In 2020, the Neurological Foundation is funding an extension to our work. Normal brain function relies on complex interactions between widely distributed brain structures. A fundamental signature of this activity is the expression of electrical signals in the brain as different regions coordinate their activity to support everyday functions. Such brain activity occurs even if you are “resting but awake”, not doing anything in particular. This procedure is especially useful as cognitive impairment may make formal tasks less feasible in some. We record the brain’s electrical activity from a group of sensors resting on the person’s scalp. Such Electroencephalogram (EEG) recording has a long history in neurology. We will now apply this EEG technology to learn about the diversity of brain signals in our Parkinson’s patients. What’s new is that we will marry the EEG recording with the person’s own brain MRI. This gives more precise locations of the sources of the signals, and their interactions, than was previously possible. In this way, we can learn about the differences among patients and whether these EEG signals provide new functional biomarkers for cognitive health. Future funding will enable us to follow patients over time, so that the predictive value of this new information can improve our understanding of Parkinson’s disease.

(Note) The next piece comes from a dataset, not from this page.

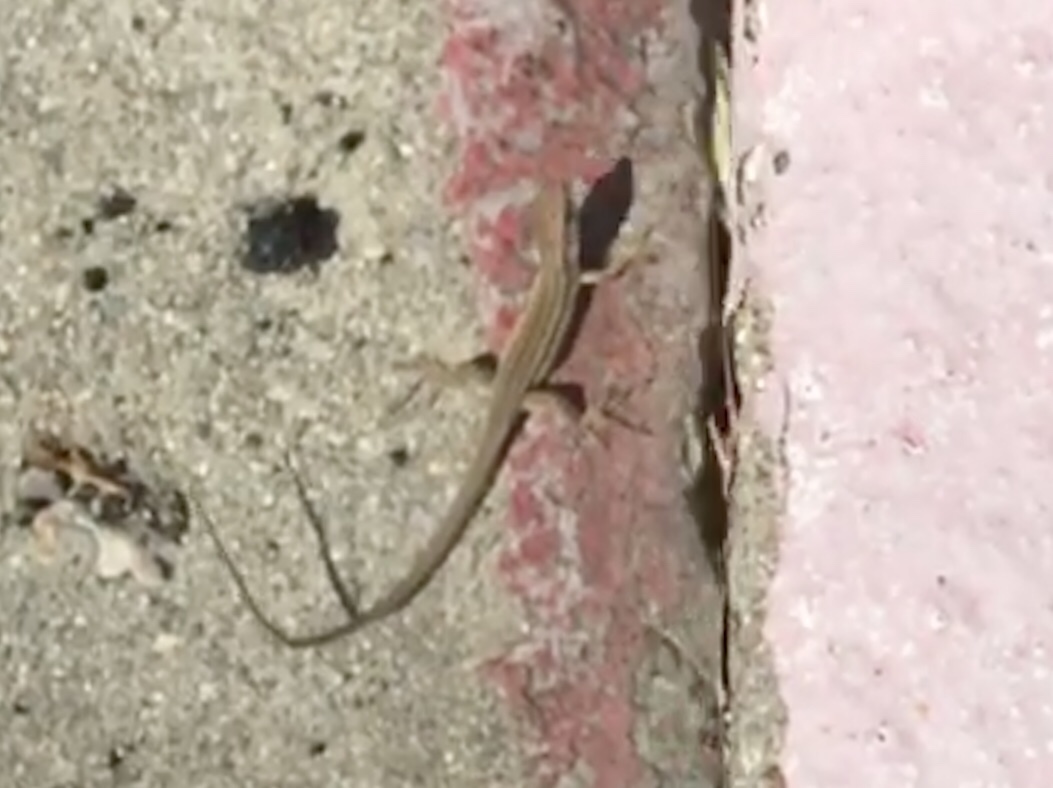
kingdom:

By Professor John Dalrymple-Alford
Professor John Dalrymple-Alford is the Co-Director of the Christchurch Dementia Prevention Clinic. He is a Professor of Psychology at the University of Canterbury and the New Zealand Brain Research Institute in Christchurch. John’s research interests cover both behavioural neuroscience, where his main focus concerns recovery of function in thalamic lesion models of diencephalic amnesia, and human neuropsychology, particularly cognitive and MRI changes in patients with Parkinson’s disease.